[What is required]: What is needed is an exact copy of every record below.

[Data for this task]:
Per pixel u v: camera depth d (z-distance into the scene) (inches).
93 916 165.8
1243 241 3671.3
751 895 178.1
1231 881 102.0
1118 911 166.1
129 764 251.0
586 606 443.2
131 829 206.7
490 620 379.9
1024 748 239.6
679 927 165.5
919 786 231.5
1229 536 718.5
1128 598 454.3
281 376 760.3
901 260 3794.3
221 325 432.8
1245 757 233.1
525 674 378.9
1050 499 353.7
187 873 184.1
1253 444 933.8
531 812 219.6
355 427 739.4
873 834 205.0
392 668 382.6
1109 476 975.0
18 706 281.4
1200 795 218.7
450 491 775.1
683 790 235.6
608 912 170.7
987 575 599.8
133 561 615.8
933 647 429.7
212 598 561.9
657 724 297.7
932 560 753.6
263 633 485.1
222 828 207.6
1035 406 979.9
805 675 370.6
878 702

[Written answer]:
Per pixel u v: camera depth d (z-distance into the scene) (inches).
93 916 165.8
1243 241 3671.3
751 895 178.1
1231 881 102.0
1118 911 166.1
129 764 251.0
586 606 443.2
131 829 206.7
490 620 379.9
1024 748 239.6
679 927 165.5
919 786 231.5
1229 536 718.5
1128 598 454.3
281 376 760.3
901 260 3794.3
221 325 432.8
1245 757 233.1
525 674 378.9
1050 499 353.7
187 873 184.1
1253 444 933.8
531 812 219.6
355 427 739.4
873 834 205.0
392 668 382.6
1109 476 975.0
18 706 281.4
1200 795 218.7
450 491 775.1
683 790 235.6
608 912 170.7
987 575 599.8
133 561 615.8
933 647 429.7
212 598 561.9
657 724 297.7
932 560 753.6
263 633 485.1
222 828 207.6
1035 406 979.9
805 675 370.6
878 702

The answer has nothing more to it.